January 24, 2014
Sir, Martin Arnold writes “Regulators are forcing banks to hold much more capital and to reduce their leverage, which is making some areas of business unprofitable. This is pushing some banks to quit those areas”, “Bankers assess once-in-generation reform” January 24.
That is indeed one way to word it, but since the truth is that the profitability of these areas was artificial in that it was based on the fact that they required much less capital than other, there should hopefully be other areas which could regain competitive profitability… like lending to medium and small businesses, entrepreneurs and startups.
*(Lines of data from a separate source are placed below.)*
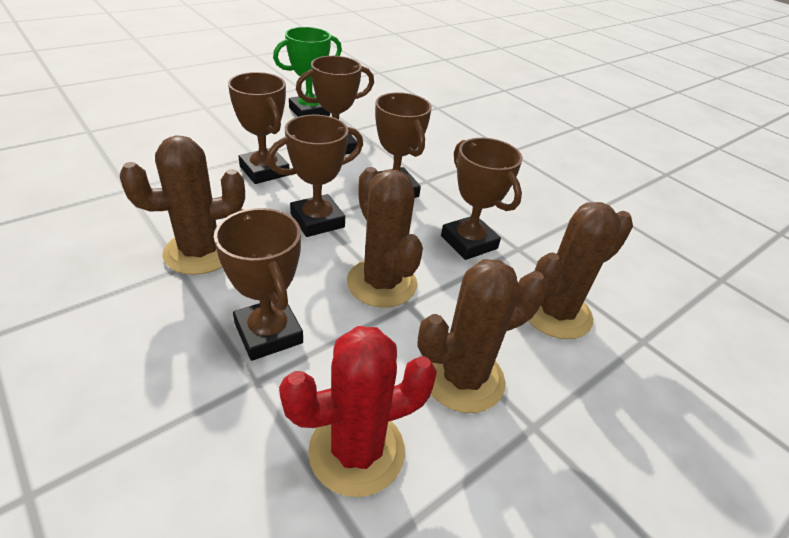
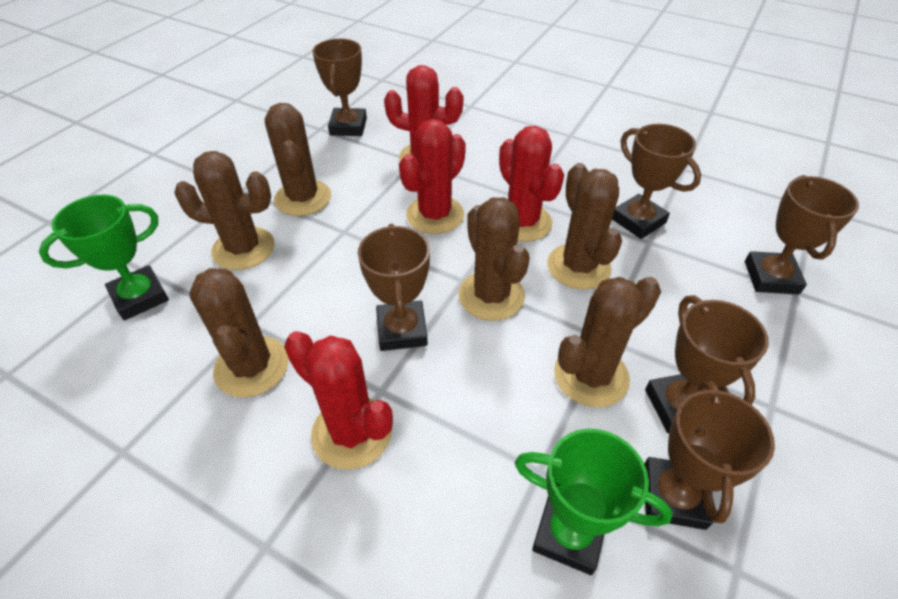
brown cactus: [120,135,245,275] [347,167,423,308] [417,259,547,413] [528,202,633,339] = 4 -> [174,151,275,270] [189,268,289,397] [265,103,331,216] [458,197,530,321] [547,163,622,289] [554,277,661,407] = 6
green trophy: [273,27,342,117] = 1 -> [39,195,169,320] [515,429,673,575] = 2
red cactus: [279,326,437,497] = 1 -> [284,331,393,469] [384,65,464,161] [399,119,466,234] [499,126,564,242] = 4

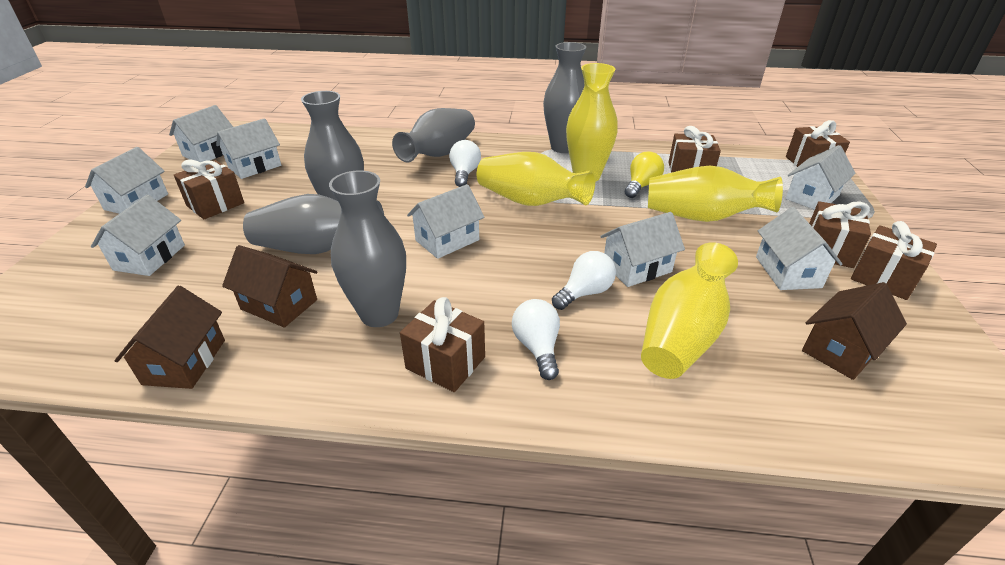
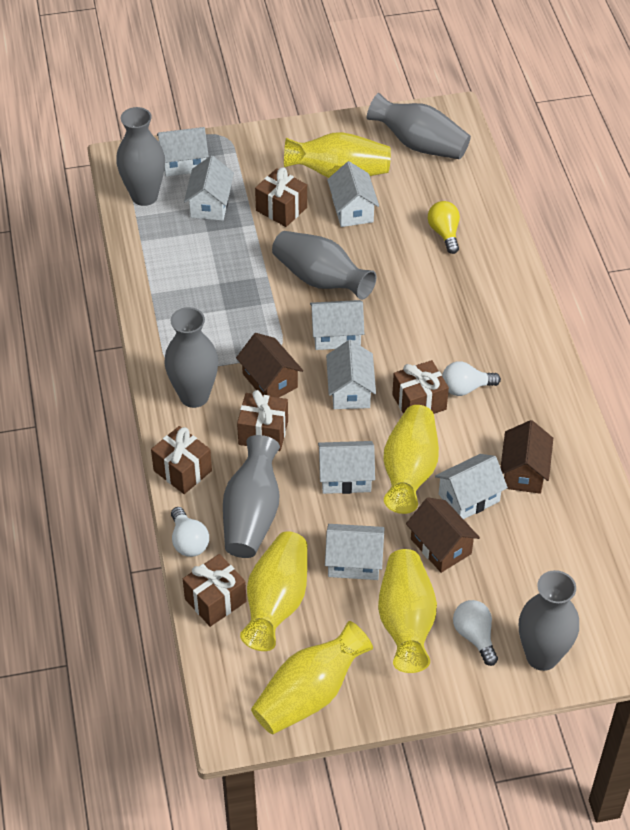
brown gift: [174,159,244,219] [400,297,485,392] [668,126,721,173] [786,120,850,167] [809,201,871,268] [851,221,937,300] = 6 -> [151,426,212,494] [183,554,247,627] [237,390,288,451] [255,167,307,227] [392,360,449,414] = 5
grey vase: [243,194,384,254] [301,91,364,201] [329,170,406,327] [392,108,475,162] [543,42,586,153] = 5 -> [116,107,165,206] [164,307,218,408] [223,435,280,558] [272,231,377,300] [367,93,471,159] [519,570,579,671] = 6
yellow vase: [477,152,595,206] [566,63,618,182] [641,242,738,379] [648,166,783,222] = 4 -> [240,531,307,651] [251,621,373,734] [284,132,391,178] [378,549,437,673] [383,405,439,514] = 5

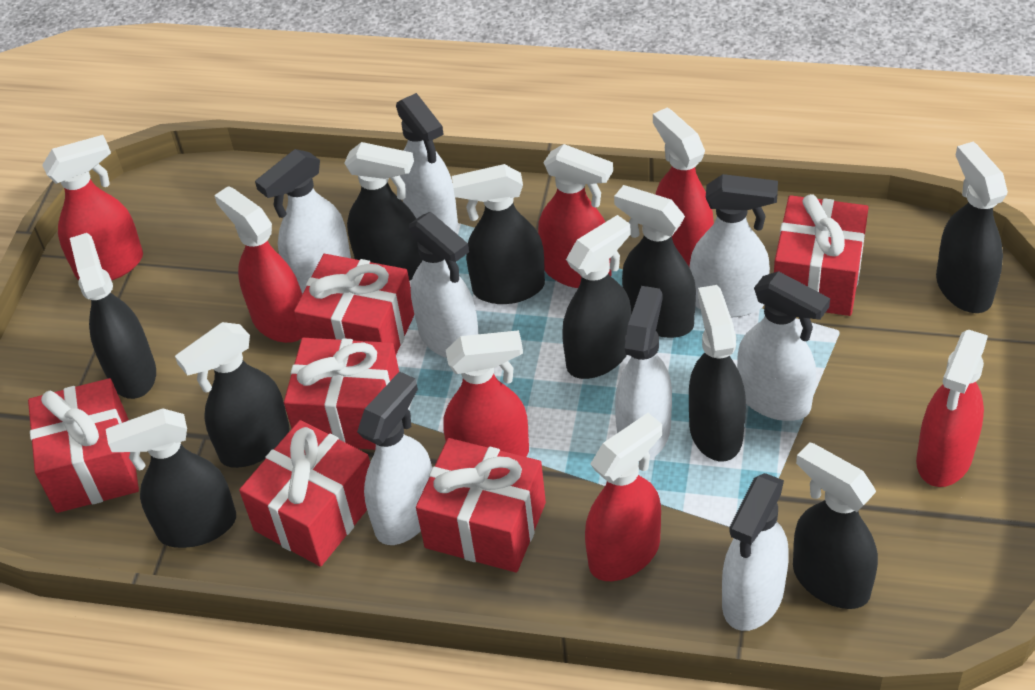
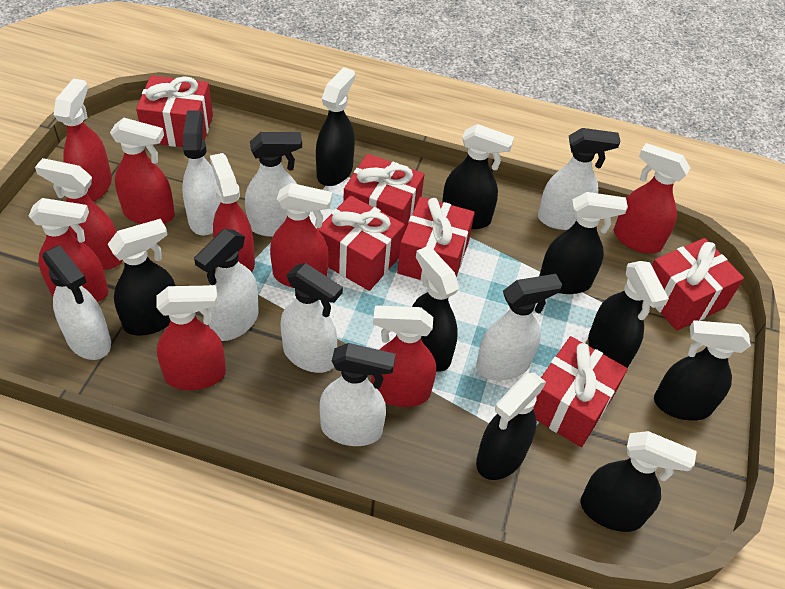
black spray bottle: [70,233,156,399] [106,408,236,548] [175,322,290,468] [344,142,422,280] [452,164,545,304] [562,215,631,379] [614,185,696,338] [689,285,746,461] [793,442,878,609] [936,142,1008,313] = 10 -> [108,219,176,336] [316,67,355,186] [412,246,459,372] [442,124,514,229] [476,373,546,480] [539,192,628,294] [580,431,697,532] [588,261,669,368] [654,320,751,421] = 9
red spray bottle: [42,135,143,281] [214,186,302,343] [443,330,529,457] [538,144,613,288] [585,413,662,581] [653,108,714,268] [916,330,988,487] = 7 -> [29,198,108,302] [35,158,122,270] [54,78,112,202] [110,118,175,224] [156,285,226,390] [210,153,255,272] [270,183,332,288] [371,306,436,407] [614,143,690,253] = 9

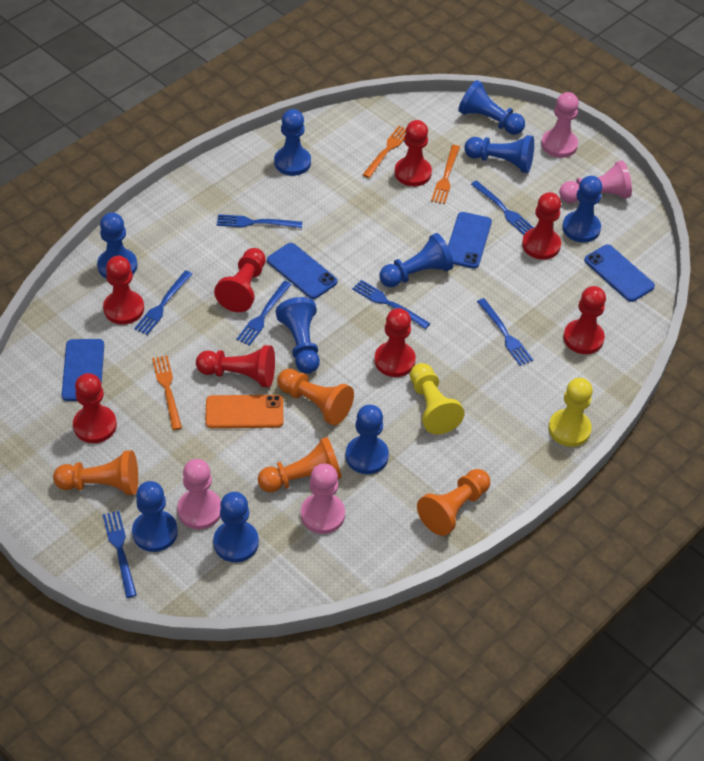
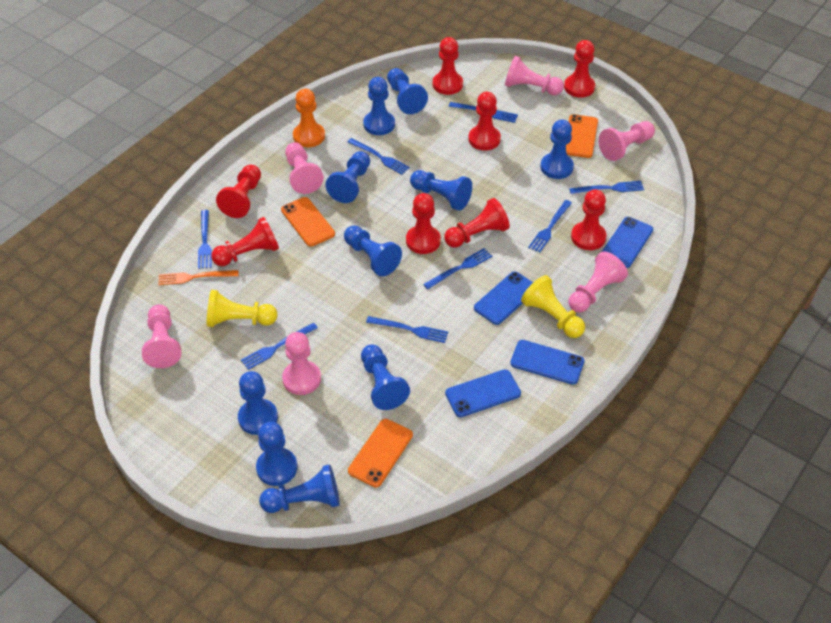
blue fork: [103,511,137,598] [134,270,192,335] [217,214,302,228] [236,281,292,346] [352,280,431,329] [471,180,534,235] [477,298,533,366] = 7 -> [198,210,212,269] [241,323,318,370] [347,138,410,175] [366,316,448,343] [423,248,492,289] [448,102,518,123] [528,200,572,253] [569,181,644,194] = 8
orange fork: [152,355,182,430] [363,126,406,178] [431,145,460,204] = 3 -> [158,270,238,285] = 1
orange pawn: [53,450,138,495] [258,437,342,492] [277,369,354,426] [417,469,490,536] = 4 -> [293,89,325,147] = 1
orange phone: [205,395,283,428] = 1 -> [281,197,335,247] [348,419,413,488] [566,114,598,158] = 3
pink pawn: [177,459,221,530] [301,464,345,534] [541,92,579,158] [559,161,632,203] = 4 -> [142,304,181,368] [282,332,321,395] [285,142,324,194] [505,56,564,95] [569,252,628,313] [598,121,655,161] = 6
The real reforms of banking will, sooner or later, only come when regulators understand and acknowledge the following:
You can´t have capital requirements for banks that are “portfolio invariant”, namely those which do not consider the benefits from a diversification of assets in “the risky” category, or the dangers of excessive concentration of assets to “the infallible”.
The fact that an asset is deemed risky because it has high "expected losses", does not mean one iota that it has the potential of more “unexpected losses”, which is what capital is there for, than what is perceived as “absolutely safe”.
That the efficient allocation of bank credit to the real economy is, medium and long term, of much more significance for the real safety of banks, than what can be achieved by any distorting risk management carried out by regulators-
Unfortunately, before the above is fully realized, things could get much worse.